Analyses of 3′-UTR focused on the visual identification of conserved and repeated sequence motifs, as well as direct and inverted repeats, commonly found in the genome of flaviviruses.

Folding patterns of the 5′- and 3′-UTR were predicted using default parameters of online RNA folding services provided by the MFOLD (http://mfold.rna.albany.edu/?q=mfold) and RNAfold (http://rna.tbi.univie.ac.at/cgi-bin/RNAfold.cgi) web servers. The multiple structures predicted by both servers were compared to those obtained for the 5′- and 3′-UTR of Culex flavivirus (CxFv strain Tokyo; NC_008604), and cell fusing agent virus (NC_001564). To investigate the possible cyclization of the CTFV RNA, partial 5′- and 3′-UTR sequences were artificially linked by a flexible string of multiple adenine nucleotides (stuffer DNA), and the RNA folding patterns were predicted by MFOLD and RNAfold.

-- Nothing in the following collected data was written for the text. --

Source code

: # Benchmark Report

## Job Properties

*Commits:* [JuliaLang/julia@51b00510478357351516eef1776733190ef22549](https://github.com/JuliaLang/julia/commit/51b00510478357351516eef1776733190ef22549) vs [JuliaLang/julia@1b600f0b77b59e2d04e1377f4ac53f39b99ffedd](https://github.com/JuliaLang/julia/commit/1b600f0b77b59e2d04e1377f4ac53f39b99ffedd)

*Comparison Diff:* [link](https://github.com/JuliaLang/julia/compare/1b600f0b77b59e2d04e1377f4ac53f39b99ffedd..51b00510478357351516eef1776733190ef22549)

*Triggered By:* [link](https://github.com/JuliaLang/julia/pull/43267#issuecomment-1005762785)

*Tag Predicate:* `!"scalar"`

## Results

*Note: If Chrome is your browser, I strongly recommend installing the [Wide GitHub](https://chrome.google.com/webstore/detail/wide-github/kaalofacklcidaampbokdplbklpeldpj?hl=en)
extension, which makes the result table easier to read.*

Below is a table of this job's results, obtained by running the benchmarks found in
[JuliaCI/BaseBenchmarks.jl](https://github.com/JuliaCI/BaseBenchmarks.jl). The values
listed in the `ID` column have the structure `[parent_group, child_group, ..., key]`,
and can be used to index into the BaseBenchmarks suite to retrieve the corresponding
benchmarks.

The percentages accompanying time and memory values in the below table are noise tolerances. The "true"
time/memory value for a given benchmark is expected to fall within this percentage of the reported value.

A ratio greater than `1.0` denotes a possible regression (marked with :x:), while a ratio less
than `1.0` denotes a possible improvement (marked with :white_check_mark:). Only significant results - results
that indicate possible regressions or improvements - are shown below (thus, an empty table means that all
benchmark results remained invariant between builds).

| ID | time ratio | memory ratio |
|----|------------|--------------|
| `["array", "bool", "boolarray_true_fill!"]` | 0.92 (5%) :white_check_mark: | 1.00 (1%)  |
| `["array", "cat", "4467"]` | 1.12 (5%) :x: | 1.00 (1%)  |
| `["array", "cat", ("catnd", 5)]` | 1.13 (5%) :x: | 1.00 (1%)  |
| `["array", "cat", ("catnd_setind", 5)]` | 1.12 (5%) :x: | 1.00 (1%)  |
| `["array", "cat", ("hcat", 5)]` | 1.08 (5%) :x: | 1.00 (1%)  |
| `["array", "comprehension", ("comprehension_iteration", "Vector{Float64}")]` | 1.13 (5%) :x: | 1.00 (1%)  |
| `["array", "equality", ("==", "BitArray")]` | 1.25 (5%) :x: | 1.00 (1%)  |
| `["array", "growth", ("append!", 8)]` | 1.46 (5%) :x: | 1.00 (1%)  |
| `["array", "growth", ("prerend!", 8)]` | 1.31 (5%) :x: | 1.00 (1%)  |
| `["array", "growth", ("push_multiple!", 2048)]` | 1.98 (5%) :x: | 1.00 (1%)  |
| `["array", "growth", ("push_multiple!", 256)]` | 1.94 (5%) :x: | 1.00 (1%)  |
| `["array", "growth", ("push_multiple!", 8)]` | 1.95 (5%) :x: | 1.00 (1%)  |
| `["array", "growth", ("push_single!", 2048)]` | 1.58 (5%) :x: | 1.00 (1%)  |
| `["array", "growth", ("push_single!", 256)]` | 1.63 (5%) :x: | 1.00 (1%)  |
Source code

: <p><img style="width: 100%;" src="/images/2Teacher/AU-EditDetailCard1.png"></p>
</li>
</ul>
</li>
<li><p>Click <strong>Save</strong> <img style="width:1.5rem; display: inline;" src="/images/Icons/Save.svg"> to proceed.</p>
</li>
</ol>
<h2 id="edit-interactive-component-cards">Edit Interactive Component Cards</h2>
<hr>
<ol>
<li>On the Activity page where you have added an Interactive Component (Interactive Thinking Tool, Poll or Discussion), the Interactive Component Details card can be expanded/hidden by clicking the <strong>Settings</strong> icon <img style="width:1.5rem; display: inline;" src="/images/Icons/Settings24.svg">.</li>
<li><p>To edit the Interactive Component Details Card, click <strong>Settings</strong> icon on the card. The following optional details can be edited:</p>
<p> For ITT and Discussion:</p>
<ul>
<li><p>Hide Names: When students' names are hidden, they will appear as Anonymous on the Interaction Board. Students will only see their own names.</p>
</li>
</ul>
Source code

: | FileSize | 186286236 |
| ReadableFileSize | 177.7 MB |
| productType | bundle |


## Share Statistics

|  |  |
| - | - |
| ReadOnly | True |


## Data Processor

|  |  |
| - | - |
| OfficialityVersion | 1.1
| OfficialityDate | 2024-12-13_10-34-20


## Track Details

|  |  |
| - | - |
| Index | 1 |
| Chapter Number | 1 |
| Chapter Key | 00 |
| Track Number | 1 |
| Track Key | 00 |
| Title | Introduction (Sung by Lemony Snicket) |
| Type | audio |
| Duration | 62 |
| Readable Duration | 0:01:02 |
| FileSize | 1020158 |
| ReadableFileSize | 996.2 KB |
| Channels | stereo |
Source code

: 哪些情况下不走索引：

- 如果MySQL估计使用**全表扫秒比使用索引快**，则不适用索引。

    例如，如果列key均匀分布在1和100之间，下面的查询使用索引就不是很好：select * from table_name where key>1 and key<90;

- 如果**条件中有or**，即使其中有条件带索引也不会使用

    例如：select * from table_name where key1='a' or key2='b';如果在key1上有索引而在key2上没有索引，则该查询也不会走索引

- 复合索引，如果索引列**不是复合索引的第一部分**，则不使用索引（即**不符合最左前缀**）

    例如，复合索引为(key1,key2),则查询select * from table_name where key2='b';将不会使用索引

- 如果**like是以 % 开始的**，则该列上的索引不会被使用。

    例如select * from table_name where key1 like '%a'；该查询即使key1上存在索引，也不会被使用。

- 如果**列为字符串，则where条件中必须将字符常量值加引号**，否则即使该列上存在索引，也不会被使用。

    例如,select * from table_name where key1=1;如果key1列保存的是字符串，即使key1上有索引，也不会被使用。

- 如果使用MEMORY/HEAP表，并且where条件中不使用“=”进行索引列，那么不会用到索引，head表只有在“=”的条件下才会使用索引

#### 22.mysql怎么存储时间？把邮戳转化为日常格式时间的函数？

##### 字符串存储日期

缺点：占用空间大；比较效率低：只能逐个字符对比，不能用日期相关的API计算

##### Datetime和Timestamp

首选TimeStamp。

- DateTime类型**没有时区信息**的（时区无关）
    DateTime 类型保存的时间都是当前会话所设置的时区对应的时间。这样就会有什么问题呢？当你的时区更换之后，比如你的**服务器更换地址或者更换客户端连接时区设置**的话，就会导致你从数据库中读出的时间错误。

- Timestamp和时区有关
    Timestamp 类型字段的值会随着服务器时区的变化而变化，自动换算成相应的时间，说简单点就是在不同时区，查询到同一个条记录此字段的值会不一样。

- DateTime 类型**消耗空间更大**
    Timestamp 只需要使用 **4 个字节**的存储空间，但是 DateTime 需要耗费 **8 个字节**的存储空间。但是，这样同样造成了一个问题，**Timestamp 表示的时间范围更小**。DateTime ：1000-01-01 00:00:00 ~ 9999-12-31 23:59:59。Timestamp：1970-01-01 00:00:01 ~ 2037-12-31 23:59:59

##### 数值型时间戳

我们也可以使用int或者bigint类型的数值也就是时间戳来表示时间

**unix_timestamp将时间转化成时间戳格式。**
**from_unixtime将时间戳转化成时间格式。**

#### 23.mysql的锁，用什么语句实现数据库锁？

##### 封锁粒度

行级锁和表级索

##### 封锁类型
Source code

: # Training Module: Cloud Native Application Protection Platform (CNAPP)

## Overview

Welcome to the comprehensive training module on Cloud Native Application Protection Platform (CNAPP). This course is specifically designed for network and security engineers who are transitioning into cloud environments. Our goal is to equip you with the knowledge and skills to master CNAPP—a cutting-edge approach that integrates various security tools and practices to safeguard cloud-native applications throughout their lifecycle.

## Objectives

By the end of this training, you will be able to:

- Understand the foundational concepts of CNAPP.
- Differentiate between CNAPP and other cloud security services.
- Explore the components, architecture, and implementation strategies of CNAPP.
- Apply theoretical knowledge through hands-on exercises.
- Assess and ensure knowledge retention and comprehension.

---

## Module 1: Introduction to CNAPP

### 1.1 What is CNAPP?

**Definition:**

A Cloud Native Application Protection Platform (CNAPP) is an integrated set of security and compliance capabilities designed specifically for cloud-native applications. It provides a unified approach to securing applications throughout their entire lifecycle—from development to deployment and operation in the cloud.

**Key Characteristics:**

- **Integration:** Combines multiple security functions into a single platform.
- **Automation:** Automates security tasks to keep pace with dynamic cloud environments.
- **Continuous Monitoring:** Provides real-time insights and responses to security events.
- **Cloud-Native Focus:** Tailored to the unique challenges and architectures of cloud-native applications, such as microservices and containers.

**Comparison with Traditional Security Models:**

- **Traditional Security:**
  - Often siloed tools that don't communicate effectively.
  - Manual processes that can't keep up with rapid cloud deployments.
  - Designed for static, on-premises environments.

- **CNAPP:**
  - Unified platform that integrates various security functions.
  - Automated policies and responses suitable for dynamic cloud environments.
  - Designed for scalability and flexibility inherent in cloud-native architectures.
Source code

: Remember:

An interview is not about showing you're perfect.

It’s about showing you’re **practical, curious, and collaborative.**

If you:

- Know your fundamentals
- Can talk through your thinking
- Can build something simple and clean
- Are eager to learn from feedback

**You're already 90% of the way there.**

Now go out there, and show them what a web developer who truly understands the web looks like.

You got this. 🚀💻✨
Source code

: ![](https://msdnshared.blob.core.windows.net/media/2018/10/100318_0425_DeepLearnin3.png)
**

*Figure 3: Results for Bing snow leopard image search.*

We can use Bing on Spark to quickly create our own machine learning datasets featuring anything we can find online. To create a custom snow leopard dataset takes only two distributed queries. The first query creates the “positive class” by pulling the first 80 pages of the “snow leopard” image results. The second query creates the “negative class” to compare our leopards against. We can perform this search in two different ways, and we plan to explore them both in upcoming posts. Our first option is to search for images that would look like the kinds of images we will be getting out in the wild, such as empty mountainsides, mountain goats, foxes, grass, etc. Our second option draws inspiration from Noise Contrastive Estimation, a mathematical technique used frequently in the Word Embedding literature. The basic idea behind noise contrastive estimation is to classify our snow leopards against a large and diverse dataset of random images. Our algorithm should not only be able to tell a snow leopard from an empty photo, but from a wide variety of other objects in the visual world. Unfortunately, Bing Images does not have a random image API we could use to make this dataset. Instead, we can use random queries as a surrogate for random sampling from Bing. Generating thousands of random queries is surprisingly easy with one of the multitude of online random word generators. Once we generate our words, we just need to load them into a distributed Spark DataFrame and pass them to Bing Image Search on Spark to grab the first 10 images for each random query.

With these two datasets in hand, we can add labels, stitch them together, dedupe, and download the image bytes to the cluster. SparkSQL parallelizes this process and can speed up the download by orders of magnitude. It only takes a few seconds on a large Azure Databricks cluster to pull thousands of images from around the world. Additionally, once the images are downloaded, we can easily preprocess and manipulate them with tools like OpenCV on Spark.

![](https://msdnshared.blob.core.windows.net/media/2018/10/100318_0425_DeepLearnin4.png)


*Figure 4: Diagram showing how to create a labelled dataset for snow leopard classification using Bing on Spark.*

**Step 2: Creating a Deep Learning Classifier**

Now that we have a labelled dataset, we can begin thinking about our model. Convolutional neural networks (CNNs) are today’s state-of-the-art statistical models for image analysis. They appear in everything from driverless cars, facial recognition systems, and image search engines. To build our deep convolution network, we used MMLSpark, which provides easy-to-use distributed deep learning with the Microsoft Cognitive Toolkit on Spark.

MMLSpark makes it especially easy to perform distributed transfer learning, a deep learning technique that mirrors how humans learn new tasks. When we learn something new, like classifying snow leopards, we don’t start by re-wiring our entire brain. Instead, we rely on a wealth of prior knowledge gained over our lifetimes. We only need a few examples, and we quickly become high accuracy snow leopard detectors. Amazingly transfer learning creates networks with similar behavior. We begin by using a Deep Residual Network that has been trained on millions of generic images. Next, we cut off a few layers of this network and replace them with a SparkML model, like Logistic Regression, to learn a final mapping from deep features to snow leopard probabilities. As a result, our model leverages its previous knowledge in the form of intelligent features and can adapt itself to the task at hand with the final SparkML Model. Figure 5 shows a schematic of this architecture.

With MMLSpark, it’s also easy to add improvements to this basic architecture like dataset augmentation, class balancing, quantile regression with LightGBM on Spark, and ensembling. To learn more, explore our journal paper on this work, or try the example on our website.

Nucleotide sequence accession numbers

The nucleotide sequences of the CTFV near full-length genomes reported in this work have been deposited in the GenBank/EMBL/DDBJ databases under accession numbers HE574573 (isolate 153) and HE574574 (isolate 178). The five partial CTFV NS5 sequences reported in this work have been assigned the accession numbers FR873476–FR873480FR873476FR873477FR873478FR873479FR873480. Partial Cx. theileri COI sequences were deposited in the GenBank/EMBL/DDBJ database under accession numbers HE610457–HE610460HE610457HE610458HE610459HE610460.